Cada uma de nós está aqui hoje porque, de uma forma ou de outra, compartilhamos um compromisso com a linguagem, com o poder da linguagem e com o ato de ressignificar essa linguagem que foi criada para operar contra nós. Na transformação do silêncio em linguagem e em ação, é essencial que cada uma de nós estabeleça ou analise seu papel nessa transformação e reconheça que seu papel é vital nesse processo.
Porque a máquina vai tentar nos reduzir a pó de qualquer maneira, quer falemos, quer não.
Para aquelas entre nós que escrevem, é necessário esmiuçar não apenas a verdade do que dizemos, mas a verdade da própria linguagem que usamos. Para as demais, é necessário compartilhar e espalhar também as palavras que nos são significativas. Mas o mais importante para todas nós é a necessidade de ensinarmos a partir da vivência, de falarmos as verdades nas quais acreditamos e as quais conhecemos, para além daquilo que compreendemos. Porque somente assim podemos sobreviver, participando de um processo de vida criativo e contínuo, que é o crescimento.
E nunca é sem medo – da visibilidade, da crua luz do escrutínio e talvez do julgamento, da dor, da morte. Mas já passamos por tudo isso, em silêncio, exceto pela morte. E o tempo todo eu me lembro disto: se eu tivesse nascido muda, ou feito um voto de silêncio durante a vida toda em nome da minha segurança, eu ainda sofreria, ainda morreria. Isso é muito bom para colocar as coisas em perspectiva.
E nos lugares em que as palavras das mulheres clamam para ser ouvidas, cada uma de nós devemos reconhecer a nossa responsabilidade de buscar essas palavras, de lê-las, de compartilhá-las e de analisar a pertinência delas na nossa vida. Que não nos escondamos por detrás das farsas de separação que nos foram impostas e que frequentemente aceitamos como se fossem invenção nossa.
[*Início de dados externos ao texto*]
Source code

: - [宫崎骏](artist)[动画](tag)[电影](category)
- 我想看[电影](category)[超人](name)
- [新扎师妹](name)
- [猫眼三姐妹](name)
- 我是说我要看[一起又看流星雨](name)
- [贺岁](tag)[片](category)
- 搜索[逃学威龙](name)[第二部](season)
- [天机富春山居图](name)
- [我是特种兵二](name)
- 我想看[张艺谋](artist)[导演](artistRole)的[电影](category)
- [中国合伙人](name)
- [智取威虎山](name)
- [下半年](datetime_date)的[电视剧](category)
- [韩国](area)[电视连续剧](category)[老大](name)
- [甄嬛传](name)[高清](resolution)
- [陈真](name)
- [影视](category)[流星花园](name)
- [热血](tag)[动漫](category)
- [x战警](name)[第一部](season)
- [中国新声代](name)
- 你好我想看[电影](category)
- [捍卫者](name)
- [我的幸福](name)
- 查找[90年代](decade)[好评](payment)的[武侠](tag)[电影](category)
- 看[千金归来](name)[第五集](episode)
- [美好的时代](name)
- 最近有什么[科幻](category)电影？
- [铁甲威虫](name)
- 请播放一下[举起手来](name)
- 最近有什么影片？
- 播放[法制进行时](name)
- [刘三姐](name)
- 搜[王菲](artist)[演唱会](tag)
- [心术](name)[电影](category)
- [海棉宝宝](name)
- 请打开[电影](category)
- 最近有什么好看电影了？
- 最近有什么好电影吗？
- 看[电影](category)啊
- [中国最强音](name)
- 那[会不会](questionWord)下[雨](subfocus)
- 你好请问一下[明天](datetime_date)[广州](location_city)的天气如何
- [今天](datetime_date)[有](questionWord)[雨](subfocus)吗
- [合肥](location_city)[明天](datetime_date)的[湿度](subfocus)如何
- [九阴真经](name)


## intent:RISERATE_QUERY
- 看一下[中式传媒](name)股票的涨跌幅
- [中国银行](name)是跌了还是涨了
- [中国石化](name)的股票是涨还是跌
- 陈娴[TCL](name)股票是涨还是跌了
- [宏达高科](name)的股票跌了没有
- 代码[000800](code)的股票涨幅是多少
Por exemplo: “Provavelmente eu não posso ensinar literatura feita por mulheres negras – a experiência delas é diferente demais da minha”. E, no entanto, quantos anos vocês passaram ensinando Platão, Shakespeare e Proust? Outra: “Ela é uma mulher branca, o que teria para me dizer?”. Ou: “Ela é lésbica, o que meu marido, ou meu chefe, diria?”. Ou ainda: “Essa mulher escreve sobre os filhos e eu não tenho filhos”. E todas as outras incontáveis maneiras de nos privarmos de nós mesmas e umas das outras.
Podemos aprender a agir e falar quando temos medo da mesma maneira como aprendemos a agir e falar quando estamos cansadas. Fomos socializadas a respeitar mais o medo do que nossas necessidades de linguagem e significação, e enquanto esperarmos em silêncio pelo luxo supremo do destemor, o peso desse silêncio nos sufocará. O fato de estarmos aqui e de eu falar essas palavras é uma tentativa de quebrar o silêncio e de atenuar algumas das diferenças entre nós, pois não são elas que nos imobilizam, mas sim o silêncio. E há muitos silêncios a serem quebrados.